What it was was bad.
American Honeymooners Doris and Lonnie start off likeable enough (they'd rather have sex than go to the Victoria & Albert museum for example), but it soon becomes clear that Doris is superstitious enough to be annoying and her hubby is a bit of a tool. But we're not watching this for character development; we wanted to see what London was like. We'll its sunny. Very sunny. Not just the 'oh my God make it stop' sunshine of late, but a more 'this doesn't look a bit like London' sort of sunshine. Turns out the thing was filmed in Australia.
They do have a lot of trappings to make it look a bit like London though. If you squint. Or have had a stroke. Bobbies in the background for example. Bobbies with badges on their helmets that are so big that they hang off the side, but bobbies nevertheless. Then there are the black cabs. The first cabbie is hilarious as he warns the couple not to go to Crouch End in a rather bizarre Jamaican accent with Reggae blaring out past his shocked expression. It seems that strangers just don't go to Crouch End. Dun dun der!
Once they're in the second cab it seems the makers of the show just give up as a parade of Australian cabs go past. They do mock up some Evening Standardish headlines for something called the London Chronicle, but they're displayed outside a Milk Bar - 'Sixty Lost in Underground Horror' is a very ES sounding panic mongerer though. Oddly Doris is more freaked out by that headline than the gang of werewolf looking bikers they pass. Things just get daft from this point on as weird cabbie, "It's Archibald, Ma'am, but everyone calls me Archie", starts giving the couple a local history lesson.
"You see London is laid out like no other city - more like it hatched and meandered a street pattern than it planned one"
"It's because the street were paved over barriers"
"Barriers between what is rational and what is not".
At this point we'd get out and walk too. Big mistake as it turns out. King's watered down version of HP Lovecraft slowly takes over as the bickering couple walk around a deserted town that, of course, looks nothing like Crouch End, but at a high point in the proceedings hubby seems to get eaten and spat out by a hedge - now that has happened to us before.

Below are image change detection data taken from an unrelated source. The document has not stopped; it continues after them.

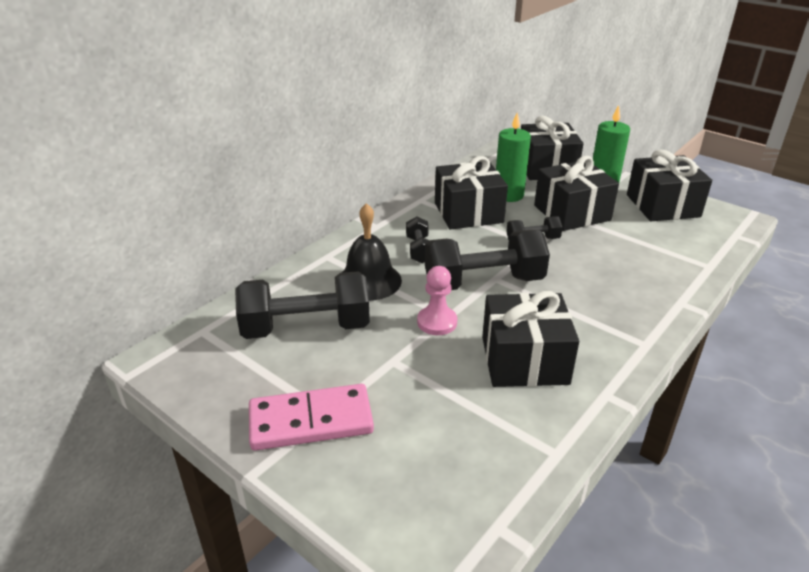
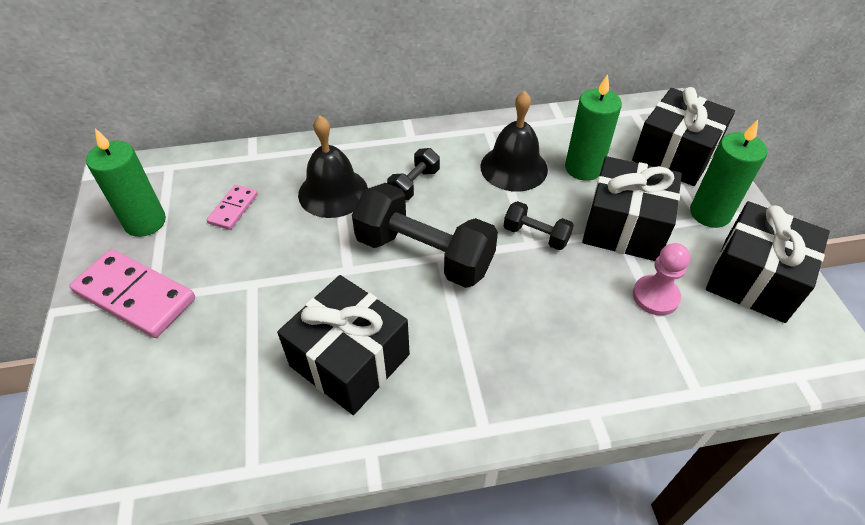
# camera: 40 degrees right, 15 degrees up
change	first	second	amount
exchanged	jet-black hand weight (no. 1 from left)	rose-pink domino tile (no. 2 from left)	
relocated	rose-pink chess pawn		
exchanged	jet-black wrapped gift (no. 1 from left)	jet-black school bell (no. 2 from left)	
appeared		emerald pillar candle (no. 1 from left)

From here on in it's all cats with torn eye sockets and street urchins with talons who still insist on calling Americans 'sir'. Oh and a police station stocked with all the latest crime fighting equipment such as magnifying glasses.
The rest of the episodes can't be this bad (William Hurt fighting off murderous toy soldiers sounds good) and there's a lot more Stephen King on the way (movie versions of Cell and a remake of Creepshow among them), but we've no idea when this TNT show will air over here. Good odds that Channel Five will probably buy it though.